Question

What is the value of `root5 -1`?

Answer 1

see below

Explanation:

`root(5)(-1)=(-1)^(1/5)`

Since,
`e^(ipi),e^(3ipi),e^(5ipi),e^(-ipi),e^(-3ipi)=-1`

`=>root(5)(-1)=(e^(ipi))^(1/5)=e^((ipi)/5)=cos(pi/5)+i*sin(pi/5)`

Similarly,

`=>root(5)(-1)=e^(ipi/5),e^(3ipi/5),e^(ipi),e^(-ipi/5),e^(-3ipi/5)`

`=>root(5)(-1)=cos(pi/5)+i*sin(pi/5), cos((3pi)/5)+i*sin((3pi)/5), cos(pi)+i*sin(pi), cos(-pi/5)+i*sin(-pi/5), cos((-3pi)/5)+i*sin((-3pi)/5)`

`=>root(5)(-1)=(0.80902+-0.58779i), (-1), (-0.30902+-0.95106i)`

Answer 2

`root5(-1) = -1`

Explanation:

Consider other roots of `1`

`sqrt1 = 1" "rArr1^2 =1`

`root3(-1) = -1" "rArr (-1)^3 = (-1)(-1)(-1) = -1`

`root5(-1) = -1`

`[(-1)^5 = (-1)(-1)(-1)(-1)(-1)=-1]`

If the radicand is negative, the root must have been a negative number, raised to an odd power.

Answer 3

It depends...

Explanation:

The expression `root(5)(-1)` can mean the real fifth root or the principal primitive complex fifth root of `-1`.

As a real valued function of reals, `x^5` is strictly monotonically increasing and continuous, with domain and range the whole of `RR`. As a result, the real fifth root of any real number is uniquely defined.

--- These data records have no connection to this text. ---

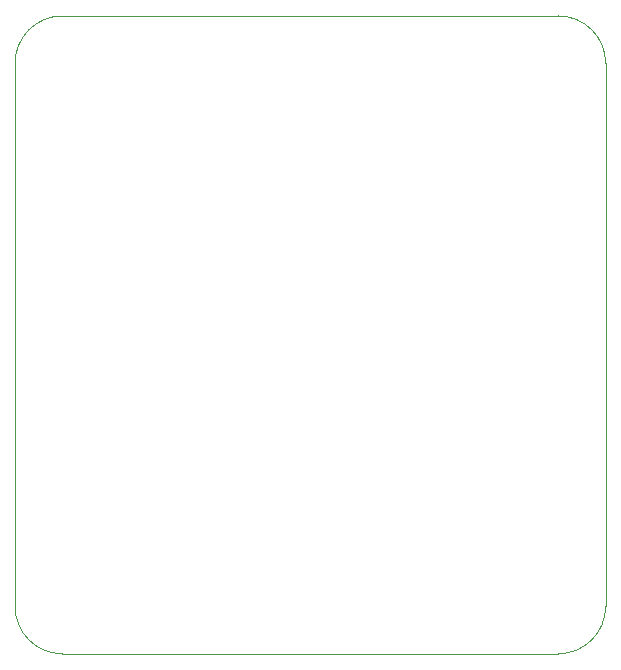
<source format=gbr>
%TF.GenerationSoftware,KiCad,Pcbnew,(5.1.9)-1*%
%TF.CreationDate,2021-09-16T13:16:14+03:00*%
%TF.ProjectId,STM32-V1,53544d33-322d-4563-912e-6b696361645f,rev?*%
%TF.SameCoordinates,Original*%
%TF.FileFunction,Profile,NP*%
%FSLAX46Y46*%
G04 Gerber Fmt 4.6, Leading zero omitted, Abs format (unit mm)*
G04 Created by KiCad (PCBNEW (5.1.9)-1) date 2021-09-16 13:16:14*
%MOMM*%
%LPD*%
G01*
G04 APERTURE LIST*
%TA.AperFunction,Profile*%
%ADD10C,0.050000*%
%TD*%
G04 APERTURE END LIST*
D10*
X130000000Y-144500000D02*
X88000000Y-144500000D01*
X134000000Y-140500000D02*
G75*
G02*
X130000000Y-144500000I-4000000J0D01*
G01*
X134000000Y-94500000D02*
X134000000Y-140500000D01*
X88000000Y-144500000D02*
G75*
G02*
X84000000Y-140500000I0J4000000D01*
G01*
X84000000Y-94500000D02*
G75*
G02*
X88000000Y-90500000I4000000J0D01*
G01*
X130000000Y-90500000D02*
G75*
G02*
X134000000Y-94500000I0J-4000000D01*
G01*
X88000000Y-90500000D02*
X130000000Y-90500000D01*
X84000000Y-140500000D02*
X84000000Y-94500000D01*
M02*

</source>
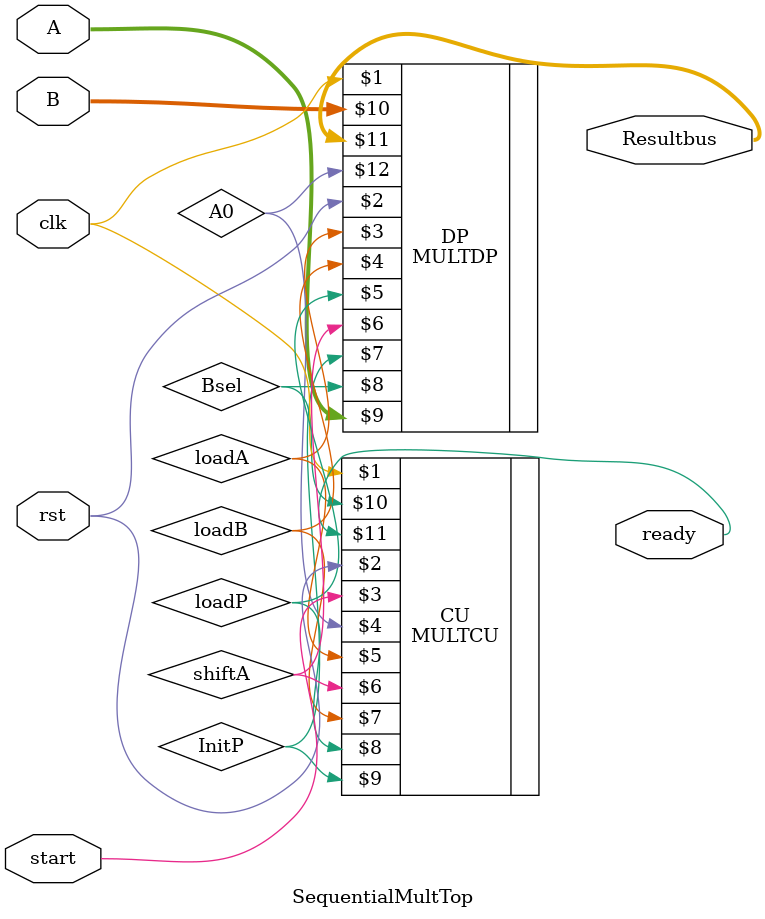
<source format=v>
`timescale 1ns/1ns
module SequentialMultTop(input clk,rst,start,input [23:0] A,B,output[47:0] Resultbus,output ready);
wire A0;
wire loadA,shiftA,loadB,loadP,InitP,Bsel;
  MULTDP DP(clk,rst,loadA,loadB,loadP,shiftA,InitP,Bsel,A,B,Resultbus,A0);
  MULTCU CU(clk,rst,start,A0,loadA,shiftA,loadB,loadP,InitP,Bsel,ready);
endmodule
</source>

In the case of `-1`, we find:

`(-1)^5 = -1`

and hence:

`root(5)(-1) = -1`

As a complex valued function of complex numbers, `x^5` is many to one, with exactly `5` solutions to `x^5 = -1`, namely:

`e^(pi/5i) = 1/4(1+sqrt(5))+1/4sqrt(10-2sqrt(5))i`

`e^((3pi)/5i) = 1/4(1-sqrt(5))+1/4sqrt(10+2sqrt(5))i`

`e^(pii) = -1`

`e^((7pi)/5i) = 1/4(1-sqrt(5))-1/4sqrt(10+2sqrt(5))i`

`e^((9pi)/5i) = 1/4(1+sqrt(5))-1/4sqrt(10-2sqrt(5))i`

The first of these can be considered the principal complex fifth root of `-1`.